Les caisses sociales tunisiennes ont récemment lancé une opération de crédits à taux préférentiels pour leurs adhérents, dans le but de soutenir leur pouvoir d’achat et de réduire le déficit budgétaire des caisses.
Cette initiative a suscité de vives réactions, tant positives que négatives, de la part des acteurs économiques et sociaux. Certains y voient une opportunité de relancer la consommation et de soulager les caisses sociales, tandis que d’autres craignent une concurrence avec le secteur bancaire et une pression inflationniste.
«L’impact de ces crédits demeure limité et ne constitue pas une concurrence directe pour les établissements financiers», c’est ce qu’a affirmé l’expert économique Mourad Hattab.
D’ailleurs, il met en avant la nature marginale de l’enveloppe budgétaire allouée par la Cnss et la Cnrps, représentant seulement 1% du volume total des crédits octroyés par le système bancaire, soit environ 200 millions de dinars.
«1% est insignifiant et ce n’est pas de la concurrence», souligne Hattab, déconstruisant ainsi une fausse idée de rivalité entre les caisses sociales et les institutions financières.
Et d’ajouter: «Une demande quotidienne d’environ 200 requêtes ne représente que celles reçues par seulement 3 ou 4 agences au sein d’un établissement financier», renforçant ainsi le constat que les deux systèmes ne sont pas en concurrence.
Bien que le taux proposé soit relativement avantageux, la différence avec les taux pratiqués par les banques pour les trois catégories actuellement proposées par les caisses n’est pas très significative.
Pour illustrer ce point, Hattab a réalisé une simulation. Prenons un crédit personnel de 25 000 Tnd sur une durée de 3 ans avec un taux de 8.25%. Cela se traduirait par des intérêts d’environ 3 200 dinars. Cependant, la comparaison avec un prêt bancaire à un taux de 12.5% (TMM+4.5) révèle que les intérêts atteindraient environ 5 000 dinars, soit une différence de montant de 1 800 Tnd qui ne semble pas avoir un impact significatif.
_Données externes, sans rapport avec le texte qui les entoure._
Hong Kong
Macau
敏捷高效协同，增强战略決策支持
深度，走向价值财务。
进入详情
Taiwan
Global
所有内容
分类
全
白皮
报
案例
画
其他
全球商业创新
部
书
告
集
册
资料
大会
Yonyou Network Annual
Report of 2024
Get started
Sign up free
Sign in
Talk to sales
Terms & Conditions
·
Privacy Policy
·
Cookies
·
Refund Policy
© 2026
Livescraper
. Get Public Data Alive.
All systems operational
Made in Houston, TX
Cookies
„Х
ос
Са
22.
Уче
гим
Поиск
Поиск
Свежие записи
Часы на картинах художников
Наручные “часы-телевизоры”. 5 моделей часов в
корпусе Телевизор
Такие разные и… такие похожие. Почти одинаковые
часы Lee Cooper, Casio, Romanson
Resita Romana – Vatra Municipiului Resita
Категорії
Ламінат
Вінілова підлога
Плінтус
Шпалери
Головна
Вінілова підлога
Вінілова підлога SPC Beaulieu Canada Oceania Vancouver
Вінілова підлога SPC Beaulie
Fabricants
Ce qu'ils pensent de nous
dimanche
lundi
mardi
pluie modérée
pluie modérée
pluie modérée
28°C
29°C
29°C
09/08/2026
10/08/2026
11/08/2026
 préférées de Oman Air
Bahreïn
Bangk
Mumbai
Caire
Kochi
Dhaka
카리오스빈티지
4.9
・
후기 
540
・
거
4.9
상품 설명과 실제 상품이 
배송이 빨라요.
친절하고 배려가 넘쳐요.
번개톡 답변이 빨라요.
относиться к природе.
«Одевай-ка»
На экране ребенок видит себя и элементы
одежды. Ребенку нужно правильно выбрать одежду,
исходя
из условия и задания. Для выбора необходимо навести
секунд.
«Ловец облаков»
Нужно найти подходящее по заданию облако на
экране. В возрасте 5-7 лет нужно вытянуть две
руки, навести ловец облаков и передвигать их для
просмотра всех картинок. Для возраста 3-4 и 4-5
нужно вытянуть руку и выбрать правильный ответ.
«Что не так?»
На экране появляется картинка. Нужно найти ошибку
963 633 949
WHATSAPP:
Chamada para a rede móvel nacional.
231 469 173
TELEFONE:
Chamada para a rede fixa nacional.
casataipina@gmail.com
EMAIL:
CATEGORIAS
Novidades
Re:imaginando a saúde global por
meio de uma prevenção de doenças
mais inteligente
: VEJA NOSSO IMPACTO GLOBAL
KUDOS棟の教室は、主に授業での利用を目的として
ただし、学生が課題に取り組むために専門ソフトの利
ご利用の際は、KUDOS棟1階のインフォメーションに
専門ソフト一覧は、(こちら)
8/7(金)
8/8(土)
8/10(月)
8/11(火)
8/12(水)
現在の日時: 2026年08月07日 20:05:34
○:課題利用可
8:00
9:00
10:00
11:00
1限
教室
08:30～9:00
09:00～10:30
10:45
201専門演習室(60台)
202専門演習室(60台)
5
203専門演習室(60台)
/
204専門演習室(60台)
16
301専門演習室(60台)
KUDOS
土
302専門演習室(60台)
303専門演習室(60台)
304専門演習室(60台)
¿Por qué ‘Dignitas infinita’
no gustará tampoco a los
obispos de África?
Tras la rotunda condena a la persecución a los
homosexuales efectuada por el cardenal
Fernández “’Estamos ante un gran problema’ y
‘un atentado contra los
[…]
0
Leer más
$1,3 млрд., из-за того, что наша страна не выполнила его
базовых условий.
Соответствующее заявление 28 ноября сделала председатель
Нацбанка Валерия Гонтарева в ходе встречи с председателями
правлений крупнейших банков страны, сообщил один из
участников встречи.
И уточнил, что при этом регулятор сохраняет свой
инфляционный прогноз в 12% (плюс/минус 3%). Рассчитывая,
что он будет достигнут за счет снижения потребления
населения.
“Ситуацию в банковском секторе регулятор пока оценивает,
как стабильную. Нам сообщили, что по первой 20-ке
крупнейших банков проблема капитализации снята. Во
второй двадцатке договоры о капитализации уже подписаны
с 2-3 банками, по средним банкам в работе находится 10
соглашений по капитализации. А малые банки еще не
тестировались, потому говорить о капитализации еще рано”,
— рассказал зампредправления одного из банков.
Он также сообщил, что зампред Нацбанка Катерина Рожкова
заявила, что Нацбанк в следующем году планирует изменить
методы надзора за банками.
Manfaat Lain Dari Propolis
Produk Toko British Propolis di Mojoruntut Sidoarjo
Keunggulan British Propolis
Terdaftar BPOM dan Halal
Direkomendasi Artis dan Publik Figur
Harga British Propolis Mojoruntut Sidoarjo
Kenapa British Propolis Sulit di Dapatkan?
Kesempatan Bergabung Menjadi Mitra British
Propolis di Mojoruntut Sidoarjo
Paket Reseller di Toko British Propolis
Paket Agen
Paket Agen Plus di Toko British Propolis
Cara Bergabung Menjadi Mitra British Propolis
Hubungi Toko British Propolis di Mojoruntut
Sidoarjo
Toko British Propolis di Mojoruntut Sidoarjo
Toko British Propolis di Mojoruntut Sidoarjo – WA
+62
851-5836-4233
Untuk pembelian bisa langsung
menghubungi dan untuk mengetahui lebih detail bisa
Plus de bruit que de besogne
Autre point saillant évoqué par l’expert économique est «l’inefficacité du crédit de mobilité dès le départ». En effet, il explique que le fonctionnaire moyen tunisien n’est souvent pas éligible en raison de restrictions budgétaires.
Plus précisément: les charges de remboursement liées à l’ensemble des prêts accordés à un assuré social ne doivent pas dépasser 40% du salaire déclaré. Selon Hattab, avec un salaire moyen d’environ 1800 Tnd brut, un prêt de 50 000 Tnd sur 5 ans impliquerait un remboursement mensuel de 1062 Tnd. Cependant, la capacité maximale de remboursement pour ces fonctionnaires est plafonnée à 700 dinars, rendant ainsi cette option financière peu réaliste et difficilement accessible. Cette restriction semble s’étendre également au crédit de logement, qui est de 100 mille dinars.
Soulignons enfin que la situation financière fragile des caisses sociales soulève des inquiétudes quant à la pertinence d’accorder des crédits. Avec un déficit de 2.8 milliards de dinars en 2022 et des fonds propres négatifs de 3.377 milliards de dinars, Hattab relativise la pertinence de cette initiative, mettant en lumière la nécessité d’une évaluation approfondie de la stabilité financière avant de poursuivre de telles actions.